Women, talking about being women
March 19, 2019 9:21 AM   Subscribe

About 15 years ago or more, my mother quoted one of those middle-class white lady writers at me (Nora Ephron or Joan Didion or someone whose name I can't conjure, maybe) saying something along the lines of "any woman widowed after 50 years of marriage to the same man has been divorced several times". It was much better expressed, but it's the sort of thing that Google can't help me with. Anyone recall one of those white middle class writer ladies of a certain time and place writing something along those lines?
posted by crush to Media & Arts (4 answers total) 8 users marked this as a favorite
 
Oh gosh, that sounds so familiar. If you want to say more about what the meaning is, that might keep jogging my memory.

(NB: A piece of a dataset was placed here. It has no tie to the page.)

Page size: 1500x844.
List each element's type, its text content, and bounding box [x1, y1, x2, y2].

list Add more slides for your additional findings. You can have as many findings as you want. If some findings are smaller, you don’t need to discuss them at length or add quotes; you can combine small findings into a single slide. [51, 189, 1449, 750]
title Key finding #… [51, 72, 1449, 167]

I want to say Erica Jong but nothing is coming up when I search, so I could be wrong.
posted by internet fraud detective squad, station number 9 at 9:33 AM on March 19, 2019


I agree, could you explain a bit more about what the quote meant, or in what context your mother quoted it to you?

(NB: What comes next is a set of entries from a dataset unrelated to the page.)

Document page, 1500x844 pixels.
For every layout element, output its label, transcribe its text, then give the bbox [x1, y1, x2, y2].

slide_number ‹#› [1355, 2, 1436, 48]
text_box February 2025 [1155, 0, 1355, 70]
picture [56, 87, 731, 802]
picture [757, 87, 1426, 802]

Does it mean that given the ups-and-downs of marriage, a 50-year stint would have had many different phases, including experiences akin to divorce? Or that a death is several times more impactful than a divorce, after 50 years together? Or something else?
posted by cranberrymonger at 10:47 AM on March 19, 2019


Nope. That's all I got. It was one of those American white women writers, born before the mid-40's and she wrote something about long marriages containing their own divorces. It was not particularly comical, just observational. My mom mentioned it to me 15ish years ago and I've never been able to track it down.
posted by crush at 10:55 AM on March 19, 2019


There's a line in Mary Doria Russell's novel The Sparrow in which an older woman says to a friend something like "I have been married at least four times, to at least four different men. They've all been named George [lastnameIcan'tremember]...", describing her long marriage (to just one man, that is). A little bit off base from your description but close?